Activity: Copy the material below line for line, leaving every character unchanged.

-- The data follows --

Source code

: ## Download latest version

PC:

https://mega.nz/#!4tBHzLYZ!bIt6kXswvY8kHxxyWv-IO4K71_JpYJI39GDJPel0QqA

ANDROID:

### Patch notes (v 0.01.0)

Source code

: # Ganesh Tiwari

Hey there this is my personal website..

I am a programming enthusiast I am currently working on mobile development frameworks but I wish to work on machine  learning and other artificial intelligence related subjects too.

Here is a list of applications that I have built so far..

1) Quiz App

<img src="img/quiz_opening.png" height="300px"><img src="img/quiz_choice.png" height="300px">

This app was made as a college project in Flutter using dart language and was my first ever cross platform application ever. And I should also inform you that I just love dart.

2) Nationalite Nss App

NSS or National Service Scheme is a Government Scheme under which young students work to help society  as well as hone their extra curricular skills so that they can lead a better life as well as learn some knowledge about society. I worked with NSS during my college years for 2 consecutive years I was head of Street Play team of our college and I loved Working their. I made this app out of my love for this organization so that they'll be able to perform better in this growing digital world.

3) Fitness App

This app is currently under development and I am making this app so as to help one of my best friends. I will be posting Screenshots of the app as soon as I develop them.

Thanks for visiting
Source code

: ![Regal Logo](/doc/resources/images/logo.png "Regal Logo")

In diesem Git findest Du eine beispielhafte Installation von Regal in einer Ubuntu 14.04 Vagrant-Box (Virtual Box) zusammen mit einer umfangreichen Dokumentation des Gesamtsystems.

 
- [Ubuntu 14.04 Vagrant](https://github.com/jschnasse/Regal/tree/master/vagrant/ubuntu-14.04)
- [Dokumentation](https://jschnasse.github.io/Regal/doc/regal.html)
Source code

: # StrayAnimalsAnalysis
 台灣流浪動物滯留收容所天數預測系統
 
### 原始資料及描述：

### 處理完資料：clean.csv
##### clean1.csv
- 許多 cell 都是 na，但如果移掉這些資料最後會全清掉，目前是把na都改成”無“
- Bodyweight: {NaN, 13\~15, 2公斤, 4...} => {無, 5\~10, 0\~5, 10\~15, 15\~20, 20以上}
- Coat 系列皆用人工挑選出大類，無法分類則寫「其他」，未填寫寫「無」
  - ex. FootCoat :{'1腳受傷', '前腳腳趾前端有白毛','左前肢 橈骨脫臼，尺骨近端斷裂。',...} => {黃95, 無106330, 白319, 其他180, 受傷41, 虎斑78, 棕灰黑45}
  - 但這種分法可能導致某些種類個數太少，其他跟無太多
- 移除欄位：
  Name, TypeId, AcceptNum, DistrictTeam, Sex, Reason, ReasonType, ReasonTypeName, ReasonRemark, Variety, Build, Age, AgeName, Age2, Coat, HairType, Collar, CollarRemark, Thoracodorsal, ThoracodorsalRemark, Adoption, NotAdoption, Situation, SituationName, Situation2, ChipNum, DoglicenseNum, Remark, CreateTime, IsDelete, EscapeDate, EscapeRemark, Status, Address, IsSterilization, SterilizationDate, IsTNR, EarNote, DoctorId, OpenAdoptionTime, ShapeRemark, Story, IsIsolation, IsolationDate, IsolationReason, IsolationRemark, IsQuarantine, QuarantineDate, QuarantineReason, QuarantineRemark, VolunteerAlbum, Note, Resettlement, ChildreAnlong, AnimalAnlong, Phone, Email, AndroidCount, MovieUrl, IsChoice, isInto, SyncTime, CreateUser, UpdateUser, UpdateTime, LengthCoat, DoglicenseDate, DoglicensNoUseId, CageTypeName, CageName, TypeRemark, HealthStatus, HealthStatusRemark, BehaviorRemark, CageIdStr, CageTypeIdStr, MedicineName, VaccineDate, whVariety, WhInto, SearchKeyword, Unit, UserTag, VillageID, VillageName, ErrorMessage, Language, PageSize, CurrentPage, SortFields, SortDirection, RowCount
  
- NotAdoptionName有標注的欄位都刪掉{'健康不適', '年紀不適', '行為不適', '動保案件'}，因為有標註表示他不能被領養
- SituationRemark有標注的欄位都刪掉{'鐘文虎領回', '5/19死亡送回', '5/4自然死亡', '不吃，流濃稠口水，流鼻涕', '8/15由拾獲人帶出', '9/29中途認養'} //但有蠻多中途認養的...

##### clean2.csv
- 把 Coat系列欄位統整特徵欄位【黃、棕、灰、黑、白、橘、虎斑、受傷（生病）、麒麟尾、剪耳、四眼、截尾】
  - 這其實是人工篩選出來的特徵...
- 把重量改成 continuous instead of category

-- The data concluded --

Solution:
Source code

: ## Download latest version

PC:

https://mega.nz/#!4tBHzLYZ!bIt6kXswvY8kHxxyWv-IO4K71_JpYJI39GDJPel0QqA

ANDROID:

### Patch notes (v 0.01.0)

Source code

: # Ganesh Tiwari

Hey there this is my personal website..

I am a programming enthusiast I am currently working on mobile development frameworks but I wish to work on machine  learning and other artificial intelligence related subjects too.

Here is a list of applications that I have built so far..

1) Quiz App

<img src="img/quiz_opening.png" height="300px"><img src="img/quiz_choice.png" height="300px">

This app was made as a college project in Flutter using dart language and was my first ever cross platform application ever. And I should also inform you that I just love dart.

2) Nationalite Nss App

NSS or National Service Scheme is a Government Scheme under which young students work to help society  as well as hone their extra curricular skills so that they can lead a better life as well as learn some knowledge about society. I worked with NSS during my college years for 2 consecutive years I was head of Street Play team of our college and I loved Working their. I made this app out of my love for this organization so that they'll be able to perform better in this growing digital world.

3) Fitness App

This app is currently under development and I am making this app so as to help one of my best friends. I will be posting Screenshots of the app as soon as I develop them.

Thanks for visiting
Source code

: ![Regal Logo](/doc/resources/images/logo.png "Regal Logo")

In diesem Git findest Du eine beispielhafte Installation von Regal in einer Ubuntu 14.04 Vagrant-Box (Virtual Box) zusammen mit einer umfangreichen Dokumentation des Gesamtsystems.

 
- [Ubuntu 14.04 Vagrant](https://github.com/jschnasse/Regal/tree/master/vagrant/ubuntu-14.04)
- [Dokumentation](https://jschnasse.github.io/Regal/doc/regal.html)
Source code

: # StrayAnimalsAnalysis
 台灣流浪動物滯留收容所天數預測系統
 
### 原始資料及描述：

### 處理完資料：clean.csv
##### clean1.csv
- 許多 cell 都是 na，但如果移掉這些資料最後會全清掉，目前是把na都改成”無“
- Bodyweight: {NaN, 13\~15, 2公斤, 4...} => {無, 5\~10, 0\~5, 10\~15, 15\~20, 20以上}
- Coat 系列皆用人工挑選出大類，無法分類則寫「其他」，未填寫寫「無」
  - ex. FootCoat :{'1腳受傷', '前腳腳趾前端有白毛','左前肢 橈骨脫臼，尺骨近端斷裂。',...} => {黃95, 無106330, 白319, 其他180, 受傷41, 虎斑78, 棕灰黑45}
  - 但這種分法可能導致某些種類個數太少，其他跟無太多
- 移除欄位：
  Name, TypeId, AcceptNum, DistrictTeam, Sex, Reason, ReasonType, ReasonTypeName, ReasonRemark, Variety, Build, Age, AgeName, Age2, Coat, HairType, Collar, CollarRemark, Thoracodorsal, ThoracodorsalRemark, Adoption, NotAdoption, Situation, SituationName, Situation2, ChipNum, DoglicenseNum, Remark, CreateTime, IsDelete, EscapeDate, EscapeRemark, Status, Address, IsSterilization, SterilizationDate, IsTNR, EarNote, DoctorId, OpenAdoptionTime, ShapeRemark, Story, IsIsolation, IsolationDate, IsolationReason, IsolationRemark, IsQuarantine, QuarantineDate, QuarantineReason, QuarantineRemark, VolunteerAlbum, Note, Resettlement, ChildreAnlong, AnimalAnlong, Phone, Email, AndroidCount, MovieUrl, IsChoice, isInto, SyncTime, CreateUser, UpdateUser, UpdateTime, LengthCoat, DoglicenseDate, DoglicensNoUseId, CageTypeName, CageName, TypeRemark, HealthStatus, HealthStatusRemark, BehaviorRemark, CageIdStr, CageTypeIdStr, MedicineName, VaccineDate, whVariety, WhInto, SearchKeyword, Unit, UserTag, VillageID, VillageName, ErrorMessage, Language, PageSize, CurrentPage, SortFields, SortDirection, RowCount
  
- NotAdoptionName有標注的欄位都刪掉{'健康不適', '年紀不適', '行為不適', '動保案件'}，因為有標註表示他不能被領養
- SituationRemark有標注的欄位都刪掉{'鐘文虎領回', '5/19死亡送回', '5/4自然死亡', '不吃，流濃稠口水，流鼻涕', '8/15由拾獲人帶出', '9/29中途認養'} //但有蠻多中途認養的...

##### clean2.csv
- 把 Coat系列欄位統整特徵欄位【黃、棕、灰、黑、白、橘、虎斑、受傷（生病）、麒麟尾、剪耳、四眼、截尾】
  - 這其實是人工篩選出來的特徵...
- 把重量改成 continuous instead of category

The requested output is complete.